The above examples are only preferred embodiments of the present invention, and the scope of the present invention is not limited to the above examples, and all technical solutions belonging to the idea of the present invention belong to the scope of the present invention. It should be noted that improvements and modifications within the scope of the present invention, which do not depart from the principle of the present invention, should be considered within the scope of the present invention by those skilled in the art.

Claims

1. An electrochemical biosensor for detecting tetrabromobisphenol A bis (2-hydroxyethyl) ether is characterized in that a carbon ion liquid electrode is taken as a substrate electrode, and a zinc metal-organic framework nano material layer, a chlorine-doped multi-wall carbon nano tube layer, a monoclonal antibody layer and a Nafion film are sequentially modified on the surface of the substrate electrode.

2. The method for preparing an electrochemical biosensor as set forth in claim 1, comprising the steps of:

s1, modifying ZIF-8: dripping 0.2-0.6 mg/mL ZIF-8 suspension on the surface of the carbon ion liquid electrode to obtain a ZIF-8 modified CILE;

s2, electrodepositing Cl₂-MWNTs: electrodepositing the chlorine-doped multi-walled carbon nanotube on the surface of the electrode obtained in the step S1 to obtain Cl₂-MWNTs/ZIF-8/CILE；

S4, covering a Nafion membrane: and (4) dripping Nafion ethanol solution on the surface of the electrode obtained in the step S3 to ensure that all electrode materials can be stably fixed on the surface of the electrode, thus obtaining the nano electrochemical biosensor.

3. The method according to claim 2, wherein in step S2, cyclic voltammetry is used, initial voltage and high potential are set to 0.5V, low potential is-1.5V, and electrodeposition of Cl is cyclically scanned in an interval₂MWNTs, number of scanning turns 10 turns, and the whole electrodeposition process is in nitrogen atmosphere.

4. The preparation method of claim 2, wherein the modified ZIF-8 of step S1 is obtained by dropping 4-8 μ L of 0.2-0.6 mg/mL ZIF-8 suspension on the surface of CILE.

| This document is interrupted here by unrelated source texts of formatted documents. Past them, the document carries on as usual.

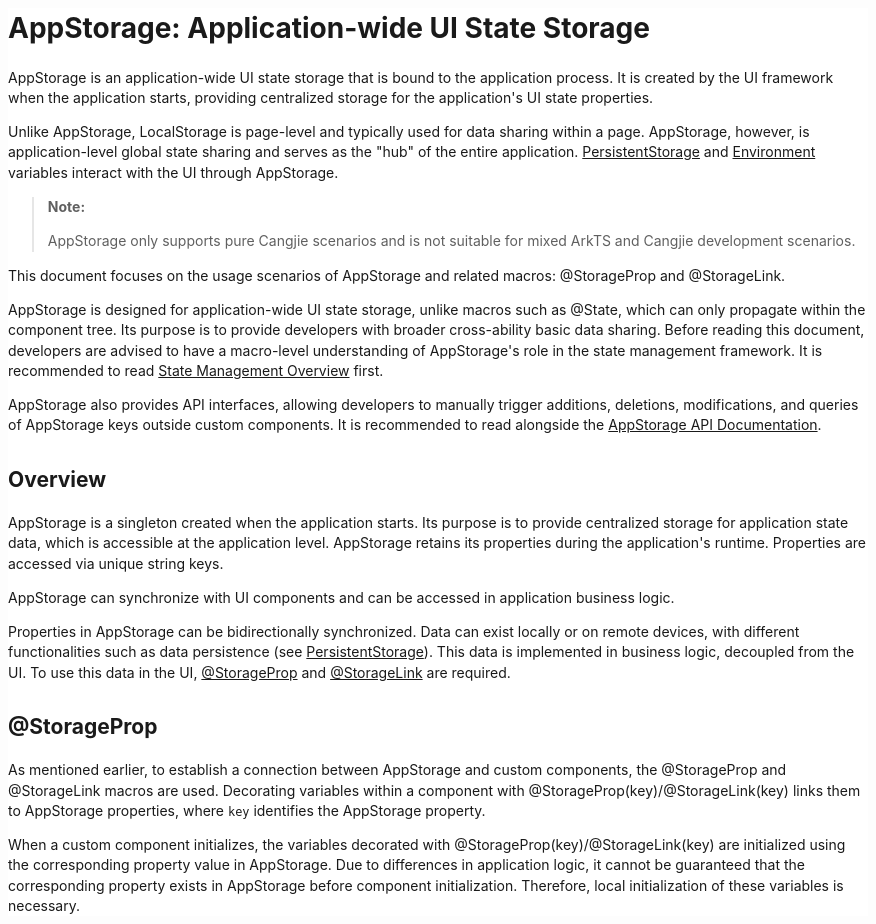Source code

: # AppStorage: Application-wide UI State Storage

AppStorage is an application-wide UI state storage that is bound to the application process. It is created by the UI framework when the application starts, providing centralized storage for the application's UI state properties.

Unlike AppStorage, LocalStorage is page-level and typically used for data sharing within a page. AppStorage, however, is application-level global state sharing and serves as the "hub" of the entire application. [PersistentStorage](./cj-persiststorage.md) and [Environment](./cj-environment.md) variables interact with the UI through AppStorage.

> **Note:**
>
> AppStorage only supports pure Cangjie scenarios and is not suitable for mixed ArkTS and Cangjie development scenarios.

This document focuses on the usage scenarios of AppStorage and related macros: @StorageProp and @StorageLink.

AppStorage is designed for application-wide UI state storage, unlike macros such as @State, which can only propagate within the component tree. Its purpose is to provide developers with broader cross-ability basic data sharing. Before reading this document, developers are advised to have a macro-level understanding of AppStorage's role in the state management framework. It is recommended to read [State Management Overview](cj-state-management-overview.md) first.

AppStorage also provides API interfaces, allowing developers to manually trigger additions, deletions, modifications, and queries of AppStorage keys outside custom components. It is recommended to read alongside the [AppStorage API Documentation](../../../../reference/source_en/arkui-cj/cj-state-rendering-appstatemanagement.md#appstorage应用全局的ui状态存储).

## Overview

AppStorage is a singleton created when the application starts. Its purpose is to provide centralized storage for application state data, which is accessible at the application level. AppStorage retains its properties during the application's runtime. Properties are accessed via unique string keys.

AppStorage can synchronize with UI components and can be accessed in application business logic.

Properties in AppStorage can be bidirectionally synchronized. Data can exist locally or on remote devices, with different functionalities such as data persistence (see [PersistentStorage](./cj-persiststorage.md)). This data is implemented in business logic, decoupled from the UI. To use this data in the UI, [@StorageProp](#storageprop) and [@StorageLink](#storagelink) are required.

## @StorageProp

As mentioned earlier, to establish a connection between AppStorage and custom components, the @StorageProp and @StorageLink macros are used. Decorating variables within a component with @StorageProp(key)/@StorageLink(key) links them to AppStorage properties, where `key` identifies the AppStorage property.

When a custom component initializes, the variables decorated with @StorageProp(key)/@StorageLink(key) are initialized using the corresponding property value in AppStorage. Due to differences in application logic, it cannot be guaranteed that the corresponding property exists in AppStorage before component initialization. Therefore, local initialization of these variables is necessary.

5. The method of claim 2, wherein the modified polyclonal antibody of step S3 is Cl obtained in step S2₂And 8-12 mu L of 15mg/mL monoclonal antibody solution is dripped on the surface of the MWNTs/ZIF-8/CILE electrode.

6. The method of claim 2, wherein step S4 is the monoclonal antibody/Cl obtained in step S3₂60-100 mu L of 0.5% Nafion is dripped on the surface of-MWNTs/ZIF-8/CILEEthanol solution.

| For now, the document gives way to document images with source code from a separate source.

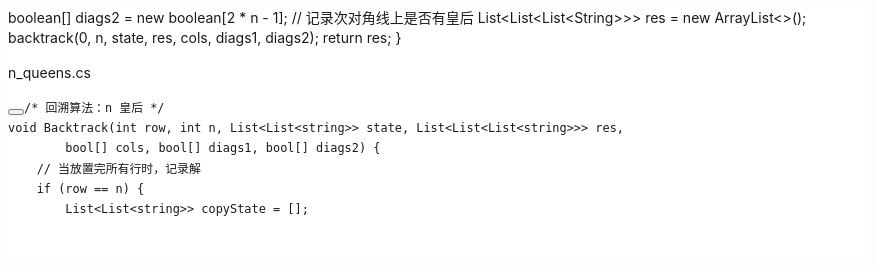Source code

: <a id="__codelineno-2-45" name="__codelineno-2-45" href="#__codelineno-2-45"></a><span class="w">    </span><span class="kt">boolean</span><span class="o">[]</span><span class="w"> </span><span class="n">diags2</span><span class="w"> </span><span class="o">=</span><span class="w"> </span><span class="k">new</span><span class="w"> </span><span class="kt">boolean</span><span class="o">[</span><span class="mi">2</span><span class="w"> </span><span class="o">*</span><span class="w"> </span><span class="n">n</span><span class="w"> </span><span class="o">-</span><span class="w"> </span><span class="mi">1</span><span class="o">]</span><span class="p">;</span><span class="w"> </span><span class="c1">// 记录次对角线上是否有皇后</span>
<a id="__codelineno-2-46" name="__codelineno-2-46" href="#__codelineno-2-46"></a><span class="w">    </span><span class="n">List</span><span class="o">&lt;</span><span class="n">List</span><span class="o">&lt;</span><span class="n">List</span><span class="o">&lt;</span><span class="n">String</span><span class="o">&gt;&gt;&gt;</span><span class="w"> </span><span class="n">res</span><span class="w"> </span><span class="o">=</span><span class="w"> </span><span class="k">new</span><span class="w"> </span><span class="n">ArrayList</span><span class="o">&lt;&gt;</span><span class="p">();</span>
<a id="__codelineno-2-47" name="__codelineno-2-47" href="#__codelineno-2-47"></a>
<a id="__codelineno-2-48" name="__codelineno-2-48" href="#__codelineno-2-48"></a><span class="w">    </span><span class="n">backtrack</span><span class="p">(</span><span class="mi">0</span><span class="p">,</span><span class="w"> </span><span class="n">n</span><span class="p">,</span><span class="w"> </span><span class="n">state</span><span class="p">,</span><span class="w"> </span><span class="n">res</span><span class="p">,</span><span class="w"> </span><span class="n">cols</span><span class="p">,</span><span class="w"> </span><span class="n">diags1</span><span class="p">,</span><span class="w"> </span><span class="n">diags2</span><span class="p">);</span>
<a id="__codelineno-2-49" name="__codelineno-2-49" href="#__codelineno-2-49"></a>
<a id="__codelineno-2-50" name="__codelineno-2-50" href="#__codelineno-2-50"></a><span class="w">    </span><span class="k">return</span><span class="w"> </span><span class="n">res</span><span class="p">;</span>
<a id="__codelineno-2-51" name="__codelineno-2-51" href="#__codelineno-2-51"></a><span class="p">}</span>
</code></pre></div>
</div>
<div class="tabbed-block">
<div class="highlight"><span class="filename">n_queens.cs</span><pre id="__code_3"><span></span><button class="md-clipboard md-icon" title="复制" data-clipboard-target="#__code_3 > code"></button><code><a id="__codelineno-3-1" name="__codelineno-3-1" href="#__codelineno-3-1"></a><span class="cm">/* 回溯算法：n 皇后 */</span>
<a id="__codelineno-3-2" name="__codelineno-3-2" href="#__codelineno-3-2"></a><span class="k">void</span><span class="w"> </span><span class="nf">Backtrack</span><span class="p">(</span><span class="kt">int</span><span class="w"> </span><span class="n">row</span><span class="p">,</span><span class="w"> </span><span class="kt">int</span><span class="w"> </span><span class="n">n</span><span class="p">,</span><span class="w"> </span><span class="n">List</span><span class="o">&lt;</span><span class="n">List</span><span class="o">&lt;</span><span class="kt">string</span><span class="o">&gt;&gt;</span><span class="w"> </span><span class="n">state</span><span class="p">,</span><span class="w"> </span><span class="n">List</span><span class="o">&lt;</span><span class="n">List</span><span class="o">&lt;</span><span class="n">List</span><span class="o">&lt;</span><span class="kt">string</span><span class="o">&gt;&gt;&gt;</span><span class="w"> </span><span class="n">res</span><span class="p">,</span>
<a id="__codelineno-3-3" name="__codelineno-3-3" href="#__codelineno-3-3"></a><span class="w">        </span><span class="kt">bool</span><span class="p">[]</span><span class="w"> </span><span class="n">cols</span><span class="p">,</span><span class="w"> </span><span class="kt">bool</span><span class="p">[]</span><span class="w"> </span><span class="n">diags1</span><span class="p">,</span><span class="w"> </span><span class="kt">bool</span><span class="p">[]</span><span class="w"> </span><span class="n">diags2</span><span class="p">)</span><span class="w"> </span><span class="p">{</span>
<a id="__codelineno-3-4" name="__codelineno-3-4" href="#__codelineno-3-4"></a><span class="w">    </span><span class="c1">// 当放置完所有行时，记录解</span>
<a id="__codelineno-3-5" name="__codelineno-3-5" href="#__codelineno-3-5"></a><span class="w">    </span><span class="k">if</span><span class="w"> </span><span class="p">(</span><span class="n">row</span><span class="w"> </span><span class="o">==</span><span class="w"> </span><span class="n">n</span><span class="p">)</span><span class="w"> </span><span class="p">{</span>
<a id="__codelineno-3-6" name="__codelineno-3-6" href="#__codelineno-3-6"></a><span class="w">        </span><span class="n">List</span><span class="o">&lt;</span><span class="n">List</span><span class="o">&lt;</span><span class="kt">string</span><span class="o">&gt;&gt;</span><span class="w"> </span><span class="n">copyState</span><span class="w"> </span><span class="o">=</span><span class="w"> </span><span class="p">[];</span>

7. Use of the electrochemical biosensor of claim 1 for detecting tetrabromobisphenol a bis (2-hydroxyethyl) ether.

8. The use according to claim 4, wherein the electrochemical biosensor of claim 1 is used as a working electrode, a platinum sheet electrode as a counter electrode, an Ag/AgCl electrode as a reference electrode, and Tris-HCl buffer solution with pH of 8 as a supporting electrolyte, a three-electrode system is established, and the concentration of tetrabromobisphenol A bis (2-hydroxyethyl) ether in the sample is calculated from the relationship between the current and the concentration of tetrabromobisphenol A bis (2-hydroxyethyl) ether by cyclic voltammetry.